The Monica Lewinsky affair -- and one day a "lewinsky" may become a common noun for something or other -- promises to add new words, phrases and euphemisms to our lexicon.

When the White House fired Lewinsky, the aide who did the deed, Timothy Keating, told her she wasn't being fired, "merely being given a different opportunity."

People do not conspire to tell lies; they tell, according to the White House, "different versions of the truth." You are not lying; you are engaged in "linguistic parsing."

The new grammar is still evolving because there are substantial disagreements about precise meanings. Take "perjury, subornation of perjury, witness tampering, obstruction of justice."

According to independent counsel Kenneth Starr the phrase is: "not about sex."

To the White House lawyers it is: "sex."

When Senate Democratic leader Tom Daschle used the phrase "hairsplitting over legal technicalities," it turned out he was talking about sex. When GOP Sen. Fred Thompson referred to "absurd legalisms," it turned out he, too, was talking about sex.

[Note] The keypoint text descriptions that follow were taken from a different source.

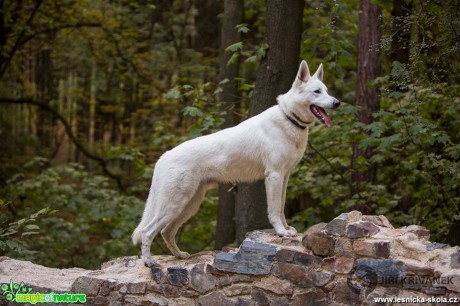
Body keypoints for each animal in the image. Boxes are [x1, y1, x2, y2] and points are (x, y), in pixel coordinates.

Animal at [131, 59, 340, 266]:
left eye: (327, 90)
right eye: (317, 91)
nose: (337, 102)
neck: (289, 118)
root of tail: (163, 157)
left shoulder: (285, 177)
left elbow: (280, 208)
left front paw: (287, 229)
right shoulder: (274, 176)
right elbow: (274, 210)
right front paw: (281, 232)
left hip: (189, 205)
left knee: (166, 232)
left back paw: (180, 256)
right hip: (174, 204)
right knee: (147, 231)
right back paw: (148, 261)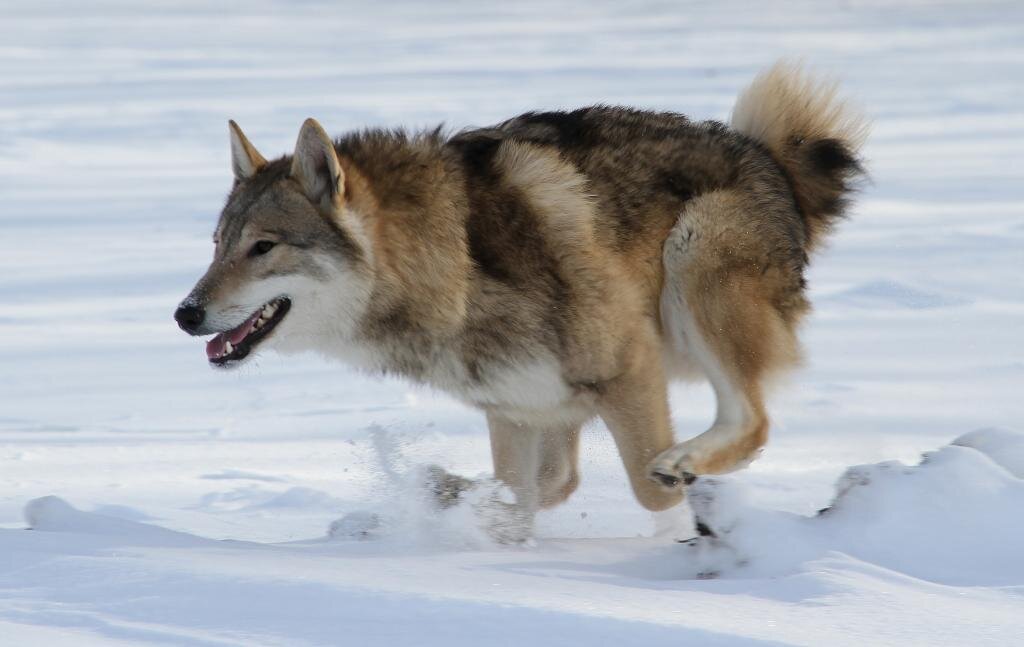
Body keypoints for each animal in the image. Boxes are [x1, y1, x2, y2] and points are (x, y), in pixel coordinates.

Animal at [174, 60, 864, 536]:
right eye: (217, 245)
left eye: (263, 248)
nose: (185, 314)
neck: (448, 260)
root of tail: (770, 161)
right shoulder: (515, 408)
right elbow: (519, 498)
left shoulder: (629, 368)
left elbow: (650, 494)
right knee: (565, 479)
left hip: (692, 264)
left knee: (752, 423)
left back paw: (692, 465)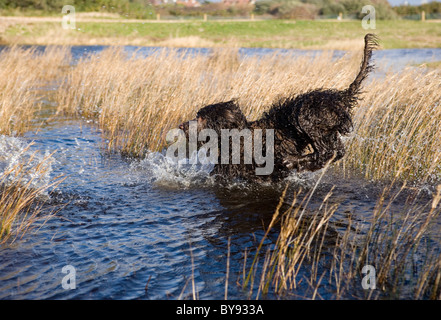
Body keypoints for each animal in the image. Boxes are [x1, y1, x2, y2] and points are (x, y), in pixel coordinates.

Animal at [177, 34, 376, 182]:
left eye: (201, 117)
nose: (181, 125)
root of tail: (339, 97)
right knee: (337, 151)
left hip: (306, 117)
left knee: (327, 152)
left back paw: (293, 161)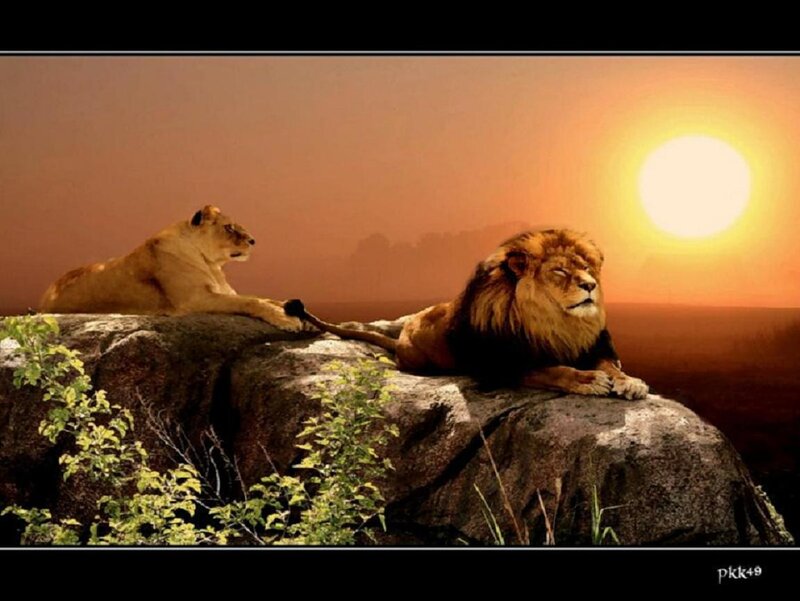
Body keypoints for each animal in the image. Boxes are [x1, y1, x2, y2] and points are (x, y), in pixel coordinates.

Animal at [39, 205, 309, 332]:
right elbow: (250, 301)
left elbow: (265, 298)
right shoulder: (195, 300)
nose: (253, 240)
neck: (212, 265)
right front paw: (285, 319)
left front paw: (291, 310)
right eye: (229, 227)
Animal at [285, 229, 648, 399]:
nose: (590, 285)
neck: (553, 322)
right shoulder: (502, 366)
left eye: (586, 267)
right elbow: (552, 369)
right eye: (559, 271)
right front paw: (588, 379)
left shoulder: (591, 344)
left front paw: (629, 382)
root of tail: (402, 333)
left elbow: (609, 366)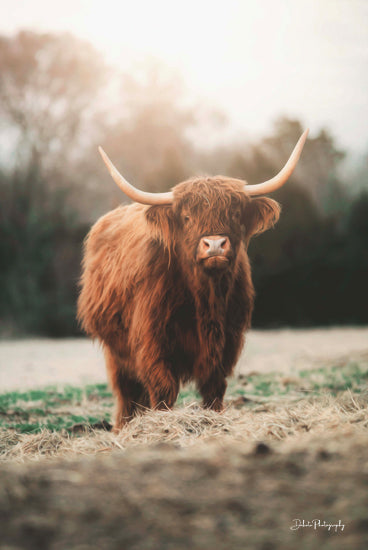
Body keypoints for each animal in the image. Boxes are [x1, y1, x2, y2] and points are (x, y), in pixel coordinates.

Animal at [77, 129, 308, 432]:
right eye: (187, 217)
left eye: (235, 214)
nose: (215, 245)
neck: (206, 297)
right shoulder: (152, 342)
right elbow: (163, 388)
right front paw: (163, 425)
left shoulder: (227, 342)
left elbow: (214, 388)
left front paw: (214, 420)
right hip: (115, 349)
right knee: (126, 391)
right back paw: (123, 428)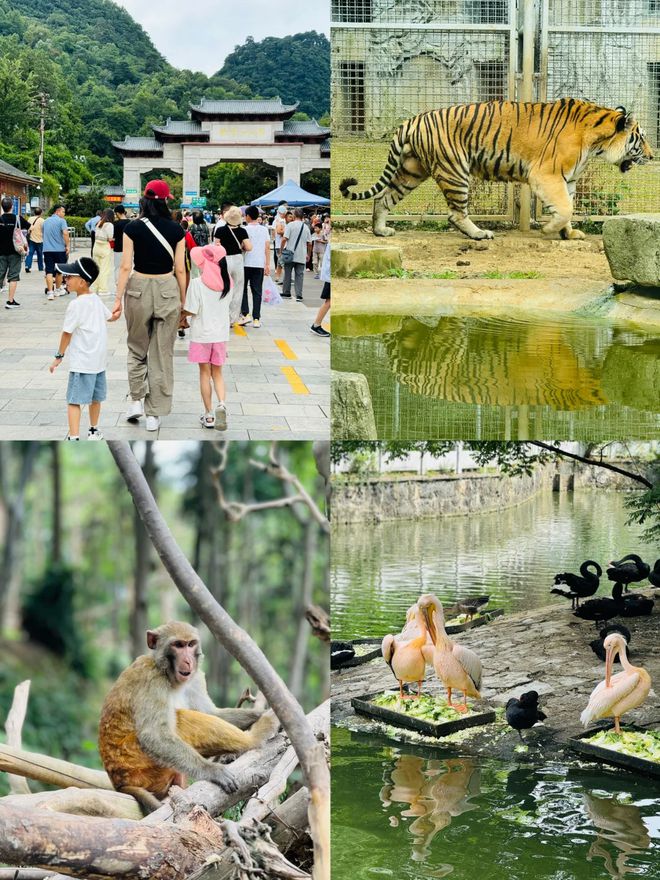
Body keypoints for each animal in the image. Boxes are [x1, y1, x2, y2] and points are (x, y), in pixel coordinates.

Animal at [99, 620, 280, 812]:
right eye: (178, 645)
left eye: (191, 644)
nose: (188, 660)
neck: (168, 674)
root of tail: (119, 783)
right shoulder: (151, 679)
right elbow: (153, 734)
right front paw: (210, 770)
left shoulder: (196, 678)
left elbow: (211, 713)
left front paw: (260, 713)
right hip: (136, 763)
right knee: (179, 719)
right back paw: (256, 737)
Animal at [342, 99, 652, 241]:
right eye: (642, 138)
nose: (652, 155)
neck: (597, 142)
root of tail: (412, 120)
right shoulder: (545, 175)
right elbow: (564, 208)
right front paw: (549, 229)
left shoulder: (570, 179)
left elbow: (570, 207)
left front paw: (569, 233)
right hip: (455, 171)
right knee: (455, 214)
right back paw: (480, 234)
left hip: (412, 171)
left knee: (383, 198)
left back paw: (381, 231)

Many of the details in Starr's steamy best-seller, Internet hit, report to Congress and best read legal brief of all time were described variously as lurid, salacious, graphic and gratuitous.

The White House lawyers, in their rebuttal, opted for "pornographic specificity." Close readers of the Starr report know that the phrase, "I have some papers for the president," is code for, "I want to engage in a pornographic specificity."

Erotica stores may soon offer a line of manila folders.

And any future chief executive who hears, "The girl is here with the pizza," will immediately pack the Oval Office with reliable witnesses unless he later wants to hear the snickers when his defenders say the indiscretion did not rise to the level of an impeachable offense.

President Clinton inadvertently did more for his anti-tobacco campaign than all his preaching on the dangers of smoking because, thanks to him, "cigar" is now synonymous with "sex toy."

Once U.S. Vice President Thomas Marshall was able to observe, "What this country needs is a really good 5-cent cigar."

It is hard to imagine Vice President Gore similarly observing that what the country needs is a really good budget-priced sex toy.

The process also works the other way.

Thanks to President Clinton's bad season and Mark McGwire and Sammy Sosa's good season, the expressions "getting to first base" and "hitting a home run" are once again purely baseball terms.